■ **Supplied entries**

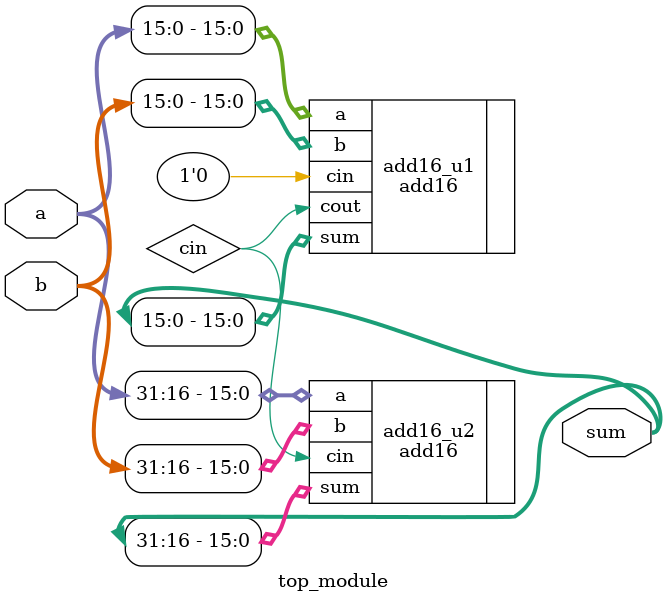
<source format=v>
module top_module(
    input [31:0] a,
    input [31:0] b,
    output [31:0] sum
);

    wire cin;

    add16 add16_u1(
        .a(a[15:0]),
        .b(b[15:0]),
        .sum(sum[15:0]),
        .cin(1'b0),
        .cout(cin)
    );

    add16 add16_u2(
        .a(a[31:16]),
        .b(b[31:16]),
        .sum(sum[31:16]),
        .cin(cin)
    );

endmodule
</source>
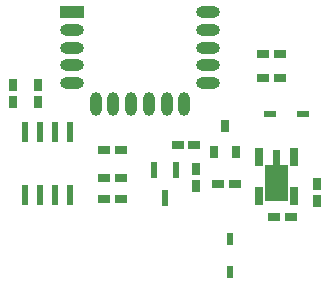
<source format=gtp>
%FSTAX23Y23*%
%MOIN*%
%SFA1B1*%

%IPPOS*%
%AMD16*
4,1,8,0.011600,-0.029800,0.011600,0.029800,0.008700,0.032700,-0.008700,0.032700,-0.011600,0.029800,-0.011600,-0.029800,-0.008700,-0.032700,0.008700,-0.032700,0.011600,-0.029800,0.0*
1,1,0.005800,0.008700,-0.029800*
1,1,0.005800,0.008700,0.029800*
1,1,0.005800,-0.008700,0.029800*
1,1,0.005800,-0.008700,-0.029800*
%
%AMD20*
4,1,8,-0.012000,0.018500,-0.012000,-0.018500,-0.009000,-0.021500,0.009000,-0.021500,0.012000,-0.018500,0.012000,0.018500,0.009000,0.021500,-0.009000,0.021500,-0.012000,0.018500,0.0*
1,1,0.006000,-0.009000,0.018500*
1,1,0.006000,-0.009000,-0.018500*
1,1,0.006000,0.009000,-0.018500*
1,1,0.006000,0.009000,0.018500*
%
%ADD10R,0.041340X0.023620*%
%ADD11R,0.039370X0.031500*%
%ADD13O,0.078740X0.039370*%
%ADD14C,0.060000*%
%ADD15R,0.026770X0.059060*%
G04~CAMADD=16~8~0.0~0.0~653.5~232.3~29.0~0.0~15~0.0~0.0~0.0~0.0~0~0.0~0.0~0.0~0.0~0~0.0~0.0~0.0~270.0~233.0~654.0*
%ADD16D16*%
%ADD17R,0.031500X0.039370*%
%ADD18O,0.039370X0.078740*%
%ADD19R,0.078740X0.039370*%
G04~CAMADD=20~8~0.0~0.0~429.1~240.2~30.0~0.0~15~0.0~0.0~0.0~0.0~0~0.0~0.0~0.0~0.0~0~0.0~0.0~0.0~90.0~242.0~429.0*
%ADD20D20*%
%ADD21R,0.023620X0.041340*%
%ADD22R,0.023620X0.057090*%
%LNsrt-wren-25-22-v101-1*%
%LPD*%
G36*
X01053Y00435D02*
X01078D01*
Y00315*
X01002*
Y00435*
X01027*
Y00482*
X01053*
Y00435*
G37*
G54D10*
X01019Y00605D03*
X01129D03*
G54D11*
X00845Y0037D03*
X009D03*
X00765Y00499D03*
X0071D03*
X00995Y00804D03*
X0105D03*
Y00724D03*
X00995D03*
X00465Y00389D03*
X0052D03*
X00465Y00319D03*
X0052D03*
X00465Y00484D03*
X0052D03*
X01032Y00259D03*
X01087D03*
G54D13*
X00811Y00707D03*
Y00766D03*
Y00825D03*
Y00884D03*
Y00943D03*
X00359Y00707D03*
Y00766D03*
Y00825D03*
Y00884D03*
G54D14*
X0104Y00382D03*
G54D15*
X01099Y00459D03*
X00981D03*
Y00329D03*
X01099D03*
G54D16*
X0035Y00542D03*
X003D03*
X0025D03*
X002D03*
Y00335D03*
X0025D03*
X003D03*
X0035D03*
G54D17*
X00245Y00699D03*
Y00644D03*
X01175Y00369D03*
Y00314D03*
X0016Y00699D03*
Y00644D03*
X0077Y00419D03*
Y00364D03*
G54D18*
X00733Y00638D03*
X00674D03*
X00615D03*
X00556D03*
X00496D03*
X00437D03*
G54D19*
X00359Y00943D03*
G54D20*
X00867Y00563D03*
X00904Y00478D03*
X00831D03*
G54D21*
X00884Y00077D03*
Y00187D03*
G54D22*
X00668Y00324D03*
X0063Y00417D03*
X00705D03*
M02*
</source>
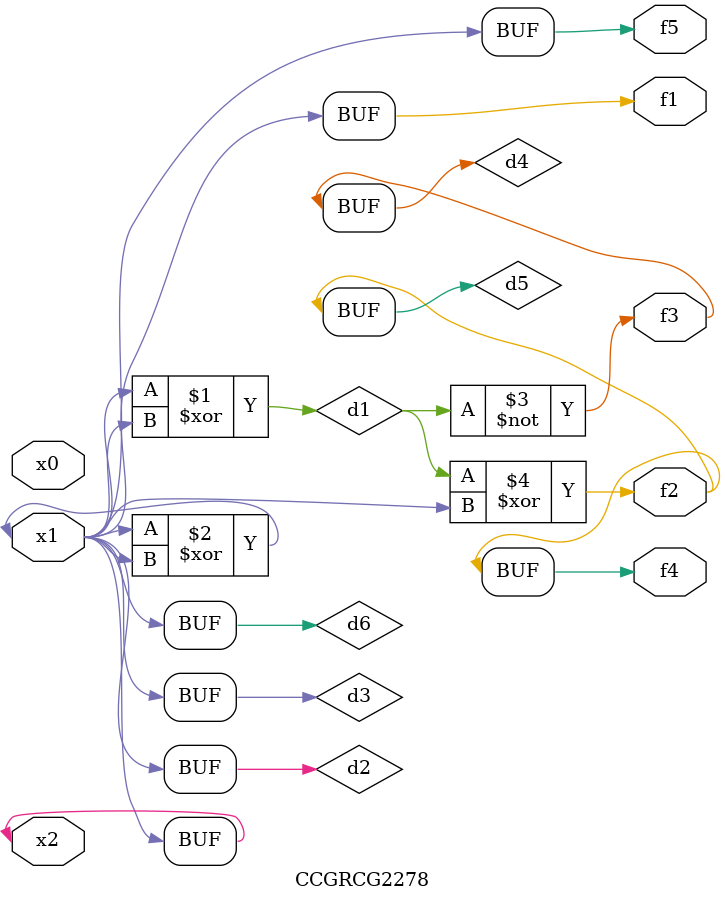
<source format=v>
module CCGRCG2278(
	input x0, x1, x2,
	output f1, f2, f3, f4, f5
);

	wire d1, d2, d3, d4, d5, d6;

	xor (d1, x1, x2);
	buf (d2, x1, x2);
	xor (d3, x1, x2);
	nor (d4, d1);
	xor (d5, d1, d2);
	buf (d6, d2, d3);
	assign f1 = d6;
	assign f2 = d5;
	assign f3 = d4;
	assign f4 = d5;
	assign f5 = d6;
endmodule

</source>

■ **The problem**
Except for the pictures, write the data out exactly.

■ **Task result**
<source format=v>
module top_module(
    input [31:0] a,
    input [31:0] b,
    output [31:0] sum
);

    wire cin;

    add16 add16_u1(
        .a(a[15:0]),
        .b(b[15:0]),
        .sum(sum[15:0]),
        .cin(1'b0),
        .cout(cin)
    );

    add16 add16_u2(
        .a(a[31:16]),
        .b(b[31:16]),
        .sum(sum[31:16]),
        .cin(cin)
    );

endmodule
</source>
<source format=gtp>
%FSTAX23Y23*%
%MOIN*%
%SFA1B1*%

%IPPOS*%
%AMD16*
4,1,8,0.011600,-0.029800,0.011600,0.029800,0.008700,0.032700,-0.008700,0.032700,-0.011600,0.029800,-0.011600,-0.029800,-0.008700,-0.032700,0.008700,-0.032700,0.011600,-0.029800,0.0*
1,1,0.005800,0.008700,-0.029800*
1,1,0.005800,0.008700,0.029800*
1,1,0.005800,-0.008700,0.029800*
1,1,0.005800,-0.008700,-0.029800*
%
%AMD20*
4,1,8,-0.012000,0.018500,-0.012000,-0.018500,-0.009000,-0.021500,0.009000,-0.021500,0.012000,-0.018500,0.012000,0.018500,0.009000,0.021500,-0.009000,0.021500,-0.012000,0.018500,0.0*
1,1,0.006000,-0.009000,0.018500*
1,1,0.006000,-0.009000,-0.018500*
1,1,0.006000,0.009000,-0.018500*
1,1,0.006000,0.009000,0.018500*
%
%ADD10R,0.041340X0.023620*%
%ADD11R,0.039370X0.031500*%
%ADD13O,0.078740X0.039370*%
%ADD14C,0.060000*%
%ADD15R,0.026770X0.059060*%
G04~CAMADD=16~8~0.0~0.0~653.5~232.3~29.0~0.0~15~0.0~0.0~0.0~0.0~0~0.0~0.0~0.0~0.0~0~0.0~0.0~0.0~270.0~233.0~654.0*
%ADD16D16*%
%ADD17R,0.031500X0.039370*%
%ADD18O,0.039370X0.078740*%
%ADD19R,0.078740X0.039370*%
G04~CAMADD=20~8~0.0~0.0~429.1~240.2~30.0~0.0~15~0.0~0.0~0.0~0.0~0~0.0~0.0~0.0~0.0~0~0.0~0.0~0.0~90.0~242.0~429.0*
%ADD20D20*%
%ADD21R,0.023620X0.041340*%
%ADD22R,0.023620X0.057090*%
%LNsrt-wren-25-22-v101-1*%
%LPD*%
G36*
X01053Y00435D02*
X01078D01*
Y00315*
X01002*
Y00435*
X01027*
Y00482*
X01053*
Y00435*
G37*
G54D10*
X01019Y00605D03*
X01129D03*
G54D11*
X00845Y0037D03*
X009D03*
X00765Y00499D03*
X0071D03*
X00995Y00804D03*
X0105D03*
Y00724D03*
X00995D03*
X00465Y00389D03*
X0052D03*
X00465Y00319D03*
X0052D03*
X00465Y00484D03*
X0052D03*
X01032Y00259D03*
X01087D03*
G54D13*
X00811Y00707D03*
Y00766D03*
Y00825D03*
Y00884D03*
Y00943D03*
X00359Y00707D03*
Y00766D03*
Y00825D03*
Y00884D03*
G54D14*
X0104Y00382D03*
G54D15*
X01099Y00459D03*
X00981D03*
Y00329D03*
X01099D03*
G54D16*
X0035Y00542D03*
X003D03*
X0025D03*
X002D03*
Y00335D03*
X0025D03*
X003D03*
X0035D03*
G54D17*
X00245Y00699D03*
Y00644D03*
X01175Y00369D03*
Y00314D03*
X0016Y00699D03*
Y00644D03*
X0077Y00419D03*
Y00364D03*
G54D18*
X00733Y00638D03*
X00674D03*
X00615D03*
X00556D03*
X00496D03*
X00437D03*
G54D19*
X00359Y00943D03*
G54D20*
X00867Y00563D03*
X00904Y00478D03*
X00831D03*
G54D21*
X00884Y00077D03*
Y00187D03*
G54D22*
X00668Y00324D03*
X0063Y00417D03*
X00705D03*
M02*
</source>
<source format=v>
module CCGRCG2278(
	input x0, x1, x2,
	output f1, f2, f3, f4, f5
);

	wire d1, d2, d3, d4, d5, d6;

	xor (d1, x1, x2);
	buf (d2, x1, x2);
	xor (d3, x1, x2);
	nor (d4, d1);
	xor (d5, d1, d2);
	buf (d6, d2, d3);
	assign f1 = d6;
	assign f2 = d5;
	assign f3 = d4;
	assign f4 = d5;
	assign f5 = d6;
endmodule

</source>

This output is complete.